A partir de então, tenho trabalhado desse assunto a cada encontro: identificando, marcando com grifos (aprendendo agora), marcando X ou fazendo outras marcas, lendo, falando e, principalmente, brincando com as palavras. E nos divertimos muito a cada atendimento.

sexta-feira, 23 de junho de 2017

CONHECENDO AS PALAVRAS

Não é porque uma pessoa tem paralisia cerebral que ela, necessariamente, precisa ser ignorante quando se trata do uso das palavras.

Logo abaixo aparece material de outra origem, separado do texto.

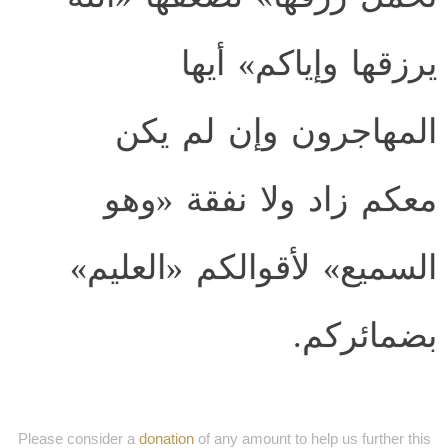
يرزقها وإياكم» أيها
المهاجرون وإن لم يكن
معكم زاد ولا نفقة «وهو
السميع» لأقوالكم «العليم»
بضمائركم.
Please consider a
donation
of any amount to help us further this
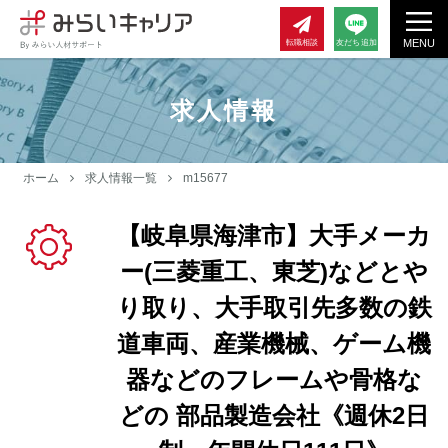
MENU
転職相談
友だち追加
求人情報
ホーム
求人情報一覧
m15677
【岐阜県海津市】大手メーカ
ー(三菱重工、東芝)などとや
り取り、大手取引先多数の鉄
道車両、産業機械、ゲーム機
器などのフレームや骨格な
どの 部品製造会社《週休2日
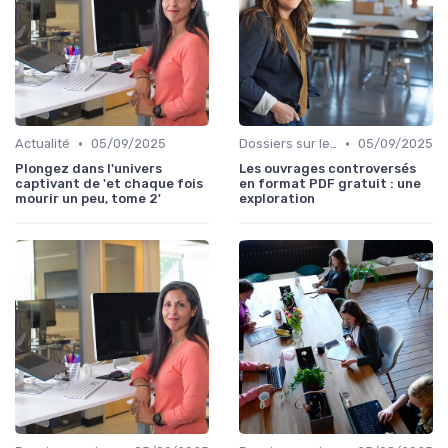
•
•
Actualité
05/09/2025
Dossiers sur le monde de l'édition
05/09/2025
Plongez dans l'univers
Les ouvrages controversés
captivant de 'et chaque fois
en format PDF gratuit : une
mourir un peu, tome 2'
exploration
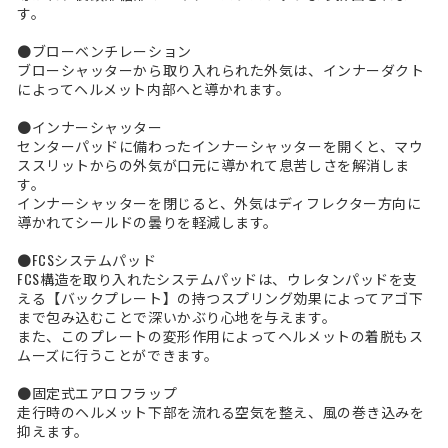
す。
●ブローベンチレーション
ブローシャッターから取り入れられた外気は、インナーダクト
によってヘルメット内部へと導かれます。
●インナーシャッター
センターパッドに備わったインナーシャッターを開くと、マウ
ススリットからの外気が口元に導かれて息苦しさを解消しま
す。
インナーシャッターを閉じると、外気はディフレクター方向に
導かれてシールドの曇りを軽減します。
●FCSシステムパッド
FCS構造を取り入れたシステムパッドは、ウレタンパッドを支
える【バックプレート】の持つスプリング効果によってアゴ下
まで包み込むことで深いかぶり心地を与えます。
また、このプレートの変形作用によってヘルメットの着脱もス
ムーズに行うことができます。
●固定式エアロフラップ
走行時のヘルメット下部を流れる空気を整え、風の巻き込みを
抑えます。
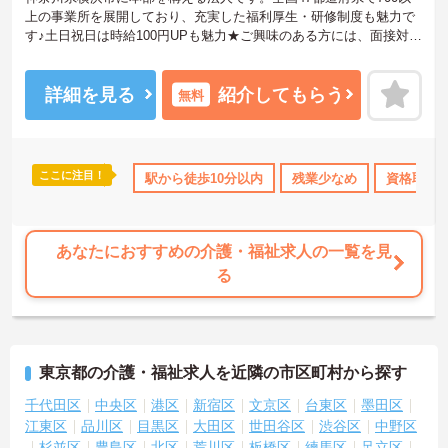
上の事業所を展開しており、充実した福利厚生・研修制度も魅力で
す♪土日祝日は時給100円UPも魅力★ご興味のある方には、面接対策
ポイントなど、さらに詳細をお話しいたしますのでお気軽にご相談
ください！
詳細を見る
紹介してもらう
無料
ここに注目！
日勤のみ
年間休日110日以上
駅から徒歩10分以内
資格取得サポート
残業少なめ
研修制度あり
資格取得
あなたにおすすめの介護・福祉求人の一覧を見
る
東京都の介護・福祉求人を近隣の市区町村から探す
千代田区
中央区
港区
新宿区
文京区
台東区
墨田区
江東区
品川区
目黒区
大田区
世田谷区
渋谷区
中野区
杉並区
豊島区
北区
荒川区
板橋区
練馬区
足立区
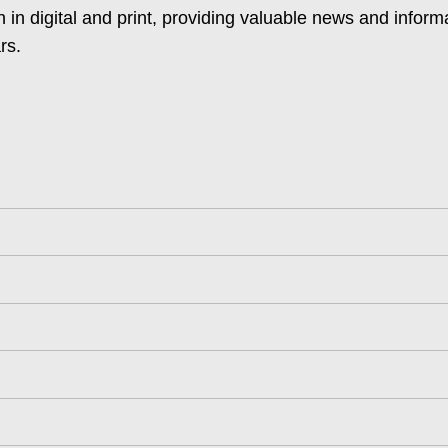
 in digital and print, providing valuable news and inform
rs.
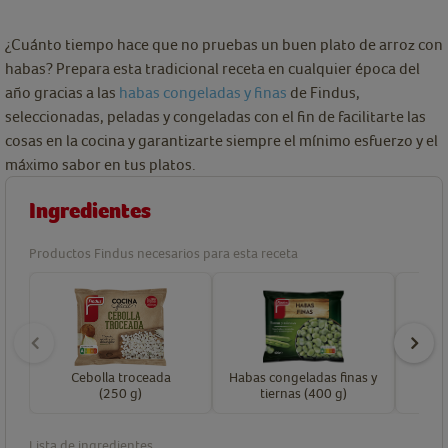
¿Cuánto tiempo hace que no pruebas un buen plato de arroz con
habas? Prepara esta tradicional receta en cualquier época del
año gracias a las
habas congeladas y finas
de Findus,
seleccionadas, peladas y congeladas con el fin de facilitarte las
cosas en la cocina y garantizarte siempre el mínimo esfuerzo y el
máximo sabor en tus platos.
Ingredientes
Productos Findus necesarios para esta receta
Cebolla troceada
Habas congeladas finas y
(250 g)
tiernas (400 g)
Lista de ingredientes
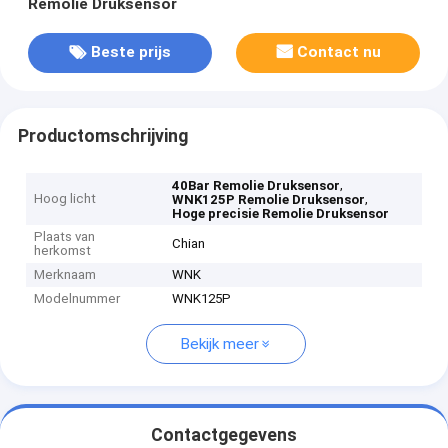
Remolie Druksensor
Beste prijs
Contact nu
Productomschrijving
,
40Bar Remolie Druksensor
Hoog licht
,
WNK125P Remolie Druksensor
Hoge precisie Remolie Druksensor
Plaats van
Chian
herkomst
Merknaam
WNK
Modelnummer
WNK125P
Bekijk meer
Contactgegevens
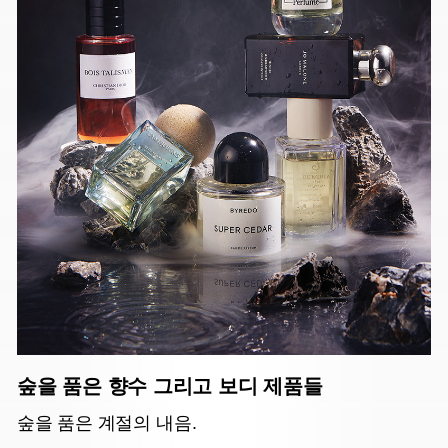
숲을 품은 향수 그리고 보디 제품들
숲을 품은 계절의 내음.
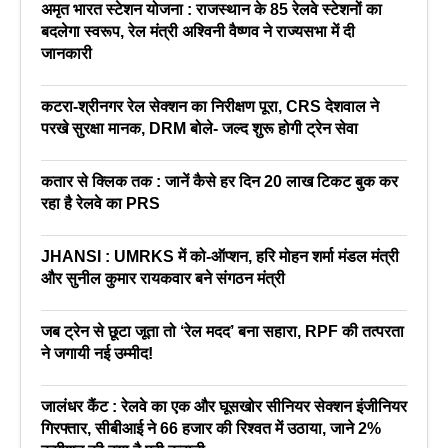
अमृत भारत स्टेशन योजना : राजस्थान के 85 रेलवे स्टेशनों का
बदलेगा स्वरूप, रेल मंत्री अश्विनी वैष्णव ने राज्यसभा में दी
जानकारी
कटरा-श्रीनगर रेल सेक्शन का निरीक्षण पूरा, CRS देशवाल ने
परखे सुरक्षा मानक, DRM बोले- जल्द शुरू होगी ट्रेन सेवा
कतार से क्लिक तक : जानें कैसे हर दिन 20 लाख टिकट बुक कर
रहा है रेलवे का PRS
JHANSI : UMRKS में को-ऑप्शन, हरि मोहन शर्मा मंडल मंत्री
और सुनील कुमार रायकवार बने संगठन मंत्री
जब ट्रेन से छूटा जूता तो ‘रेल मदद’ बना सहारा, RPF की तत्परता
ने जगायी नई उम्मीद!
जालंधर कैंट : रेलवे का एक और घूसखोर सीनियर सेक्शन इंजीनियर
गिरफ्तार, सीबीआई ने 66 हजार की रिश्वत में उठाया, जाने 2%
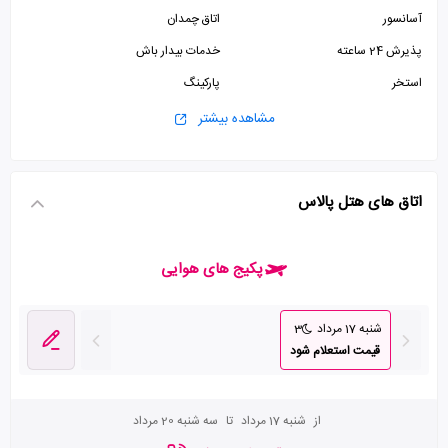
آسانسور
اتاق چمدان
پذیرش 24 ساعته
خدمات بیدار باش
استخر
پارکینگ
سالن ورزشی
اینترنت وای فای رایگان در لابی
مشاهده بیشتر
اتاق های هتل پالاس
پکیج های هوایی
شنبه 17 مرداد
3
قیمت استعلام شود
از
شنبه 17 مرداد
تا
سه شنبه 20 مرداد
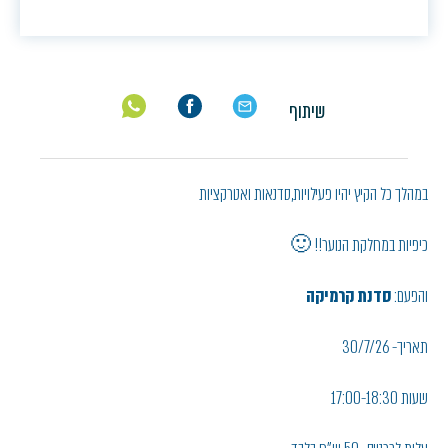
שיתוף
במהלך כל הקיץ יהיו פעילויות,סדנאות ואטרקציות
כיפיות במחלקת הנוער!! 🙂
והפעם:
סדנת קרמיקה
תאריך- 30/7/26
שעות 17:00-18:30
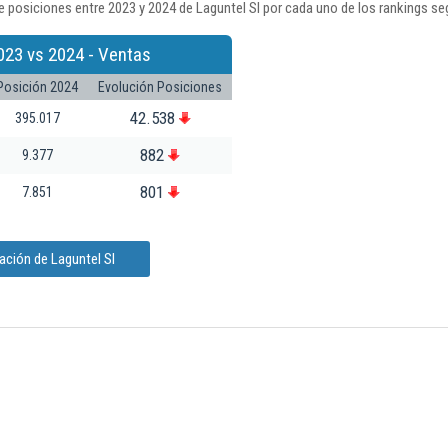
 posiciones entre 2023 y 2024 de Laguntel Sl por cada uno de los rankings se
023 vs 2024 - Ventas
Posición 2024
Evolución Posiciones
42.538
395.017
882
9.377
801
7.851
ación de Laguntel Sl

Ao trabalhar as letras procurei começar pelas que ele já sabia e, em seguida, pelas mais fáceis. Dessa maneira, deixei para o final as que considero mais difíceis como o ce - ci, ge - gi, x, z, h e as estrangeiras como o q, k, w e o y. Essas, eu vou integrando aos poucos. Depois ainda iniciarei as complexas como o nh, ch, lh, gue e gui, o r, s, n e m pós-vogal. E já introduzi o que - qui, qua e quão.

Enquanto isso, aproveito para instruí-lo quanto ao conhecimento das palavras. E procuro sempre utilizar atividades lúdicas antes de aplicar um novo conhecimento. Comecei pela ordenação do alfabeto. Vejamos algumas atividades:

1- ORDEM DO ALFABETO

Primeiro, apresentei a ordem do alfabeto com o alfabeto móvel. E foi mais fácil do que imaginava. Ele praticamente o montou sozinho. Digo praticamente porque houve umas trocas na ordem. E de lá para cá, ele o monta sem erros antes da atividade do dia.


2- COMPLETANDO O ALFABETO:

Ele observa as que faltam, as identifica e cola. Como na  foto abaixo:



3- LETRAS VIZINHAS

Ainda trabalhando a ordem do alfabeto, trabalhei as letras vizinhas, como se faz com os numerais. 



4-COLOCANDO PALAVRAS NA ORDEM ALFABÉTICA

Como ele não consegue escrever e numerar por causa dos espasmos, ele identifica e cola. Então, ao preparar a atividade do garoto, colo uma lista com umas 10 palavras mais ou menos e deixo espaço para que ele cole os numerais de 1 a 10, ou mais se for o caso. Dessa forma ele está aprendendo a colocar as palavras na ordem alfabética. Vejam alguns exemplos de atividade:

 




Com estas atividades trabalho a leitura para desenvolvê-la e ampliar o vocabulário. Trabalho ainda a identificação do registro escrito e a significação de algumas palavras desconhecidas para ele.